Seit unzähligen Jahrtausenden hatte kein Raumschiff mehr das Sonnensystem angesteuert; dort draußen, mitten unter den Sternen, mochten die Nachfahren des Menschen immer noch Imperien errichten und Sonnen zerstören — die Erde wußte es weder, noch wollte sie es wissen.

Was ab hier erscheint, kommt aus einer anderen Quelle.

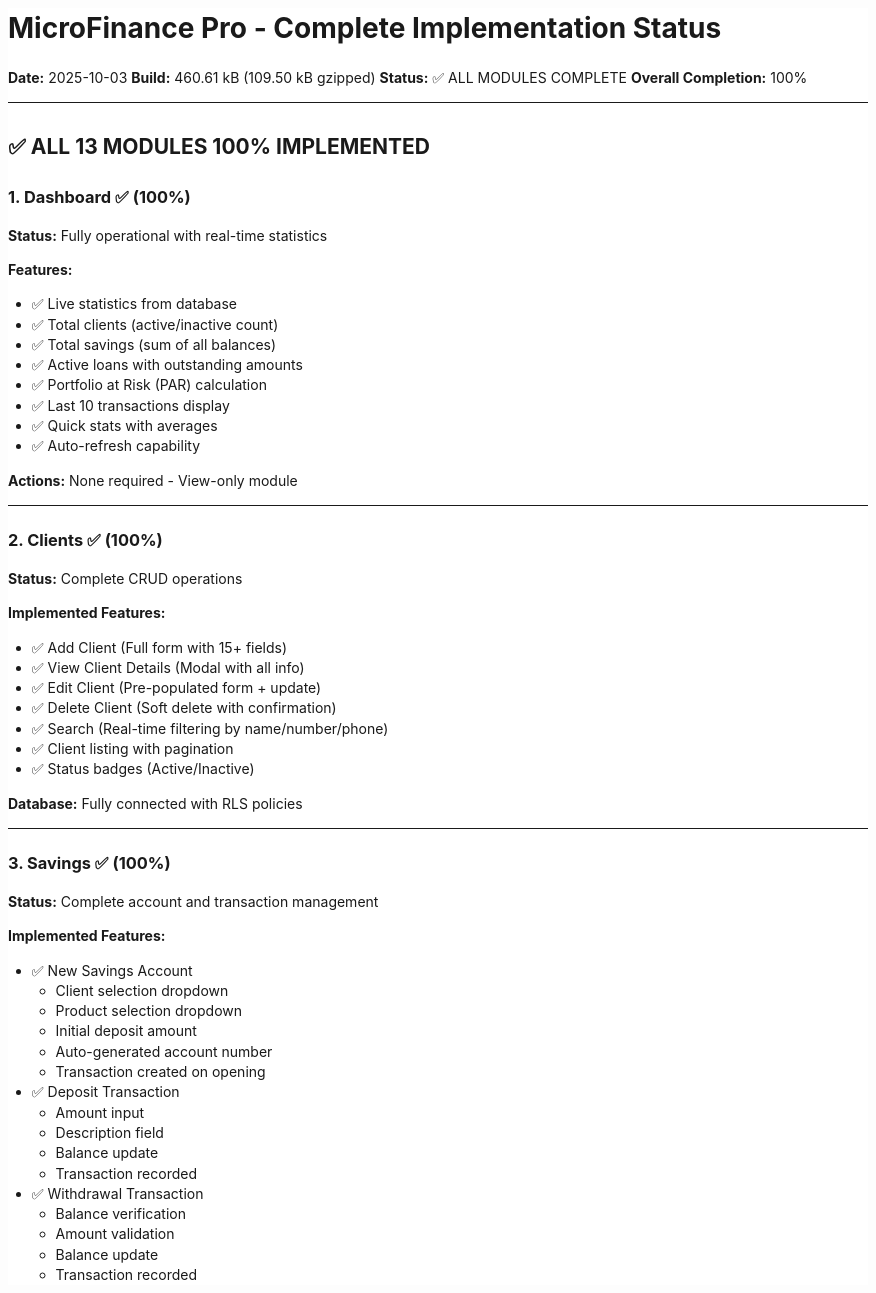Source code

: # MicroFinance Pro - Complete Implementation Status

**Date:** 2025-10-03
**Build:** 460.61 kB (109.50 kB gzipped)
**Status:** ✅ ALL MODULES COMPLETE
**Overall Completion:** 100%

---

## ✅ ALL 13 MODULES 100% IMPLEMENTED

### 1. Dashboard ✅ (100%)
**Status:** Fully operational with real-time statistics

**Features:**
- ✅ Live statistics from database
- ✅ Total clients (active/inactive count)
- ✅ Total savings (sum of all balances)
- ✅ Active loans with outstanding amounts
- ✅ Portfolio at Risk (PAR) calculation
- ✅ Last 10 transactions display
- ✅ Quick stats with averages
- ✅ Auto-refresh capability

**Actions:** None required - View-only module

---

### 2. Clients ✅ (100%)
**Status:** Complete CRUD operations

**Implemented Features:**
- ✅ Add Client (Full form with 15+ fields)
- ✅ View Client Details (Modal with all info)
- ✅ Edit Client (Pre-populated form + update)
- ✅ Delete Client (Soft delete with confirmation)
- ✅ Search (Real-time filtering by name/number/phone)
- ✅ Client listing with pagination
- ✅ Status badges (Active/Inactive)

**Database:** Fully connected with RLS policies

---

### 3. Savings ✅ (100%)
**Status:** Complete account and transaction management

**Implemented Features:**
- ✅ New Savings Account
  - Client selection dropdown
  - Product selection dropdown
  - Initial deposit amount
  - Auto-generated account number
  - Transaction created on opening
- ✅ Deposit Transaction
  - Amount input
  - Description field
  - Balance update
  - Transaction recorded
- ✅ Withdrawal Transaction
  - Balance verification
  - Amount validation
  - Balance update
  - Transaction recorded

Die Erde nicht. Aber Alvin.
2
Der Raum war dunkel, bis auf eine leuchtende Wand, auf der die Farben fluteten und verebbten, während Alvin mit seinen Träumen rang. Ein Teil des Musters befriedigte ihn; er hatte sich in die gewaltigen Linien der Berge verliebt, die aus dem Meer emporragten. Diese hochsteigenden Kurven verrieten Kraft und Stolz; er hatte sie lange Zeit studiert und dann in der Gedächtnisanlage des Visiogerätes aufbewahrt, während er mit den anderen Teilen des Bildes experimentierte. Irgend etwas entzog sich ihm, obwohl er es nicht zu bestimmen vermochte. Immer wieder versuchte er die leeren Stellen auszufüllen, während das Instrument die wechselnden Muster in seinen Gedanken las und sie auf der Wand materialisierte. Es taugte nichts. Die Linien waren verschwommen und unsicher, die Farben schmutzig und trübe. Wenn der Künstler sein Ziel nicht kannte, würde es auch die wunderbarste Maschine nicht für ihn finden.